*** SUPPLIED MATERIAL Section Begins ***

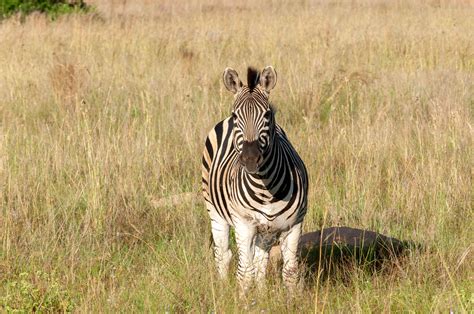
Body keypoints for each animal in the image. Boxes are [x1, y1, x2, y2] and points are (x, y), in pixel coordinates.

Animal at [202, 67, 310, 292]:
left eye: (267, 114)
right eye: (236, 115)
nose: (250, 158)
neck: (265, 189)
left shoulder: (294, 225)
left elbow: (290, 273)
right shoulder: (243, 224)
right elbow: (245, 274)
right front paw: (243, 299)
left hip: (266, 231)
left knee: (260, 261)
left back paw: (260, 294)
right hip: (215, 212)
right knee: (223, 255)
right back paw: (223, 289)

*** SUPPLIED MATERIAL Section Ends ***
*** SUPPLIED MATERIAL Section Begins ***

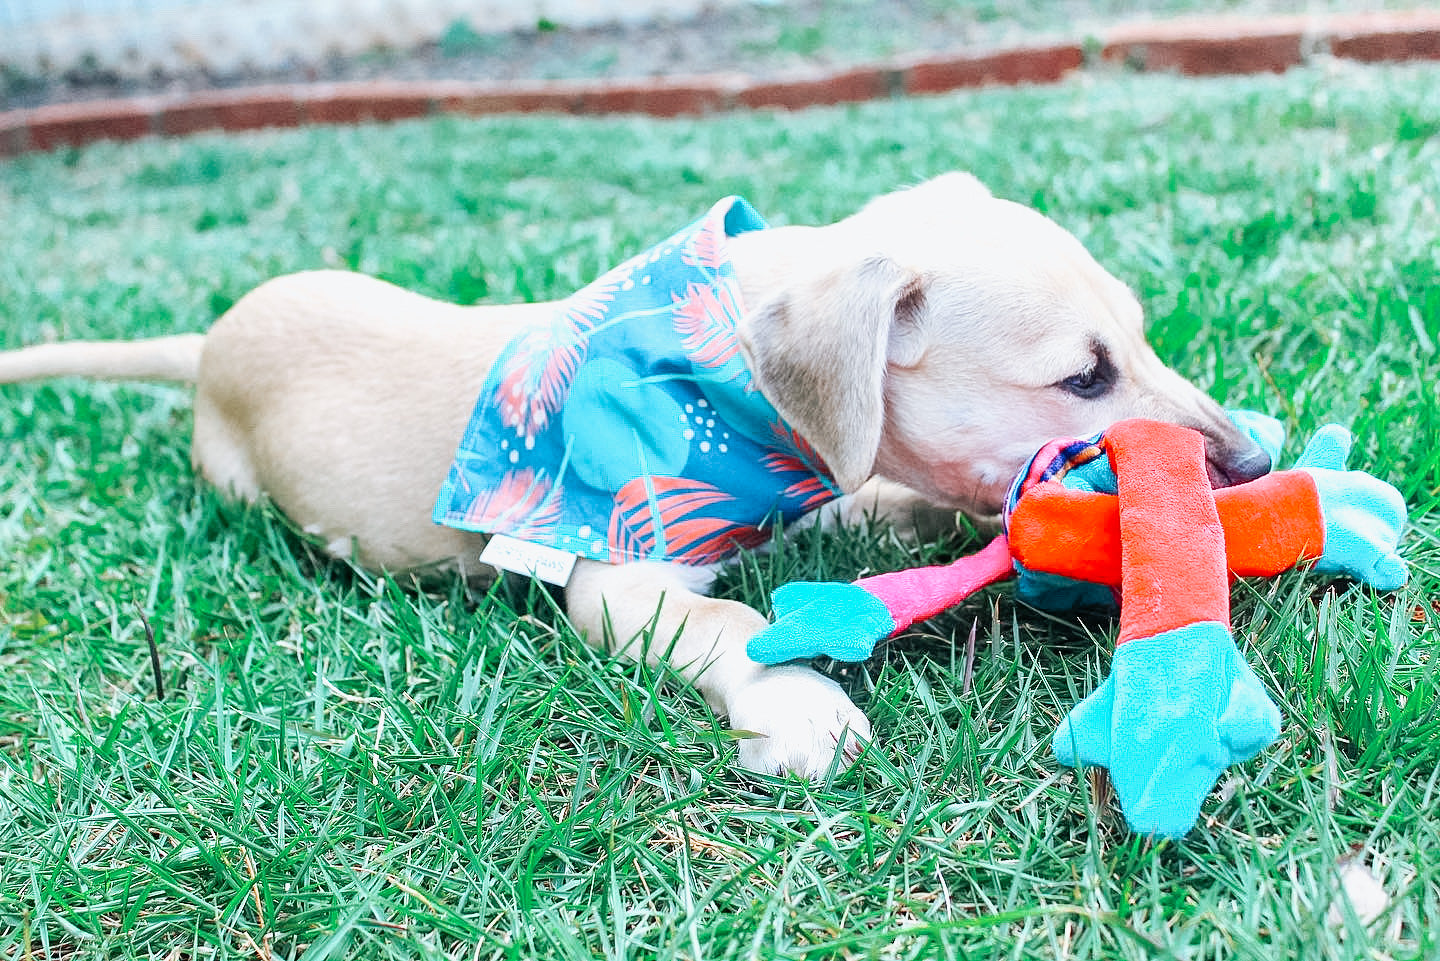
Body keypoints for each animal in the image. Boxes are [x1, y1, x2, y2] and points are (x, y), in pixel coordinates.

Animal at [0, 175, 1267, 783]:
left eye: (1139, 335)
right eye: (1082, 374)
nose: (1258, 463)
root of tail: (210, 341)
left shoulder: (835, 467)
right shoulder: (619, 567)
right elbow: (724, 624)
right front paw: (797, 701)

*** SUPPLIED MATERIAL Section Ends ***

Going back over the entries above, copy word for word every line from the one that has "root of tail: (210, 341)" on through the one that has "right front paw: (797, 701)".

**TASK ANSWER**
root of tail: (210, 341)
left shoulder: (835, 467)
right shoulder: (619, 567)
right elbow: (724, 624)
right front paw: (797, 701)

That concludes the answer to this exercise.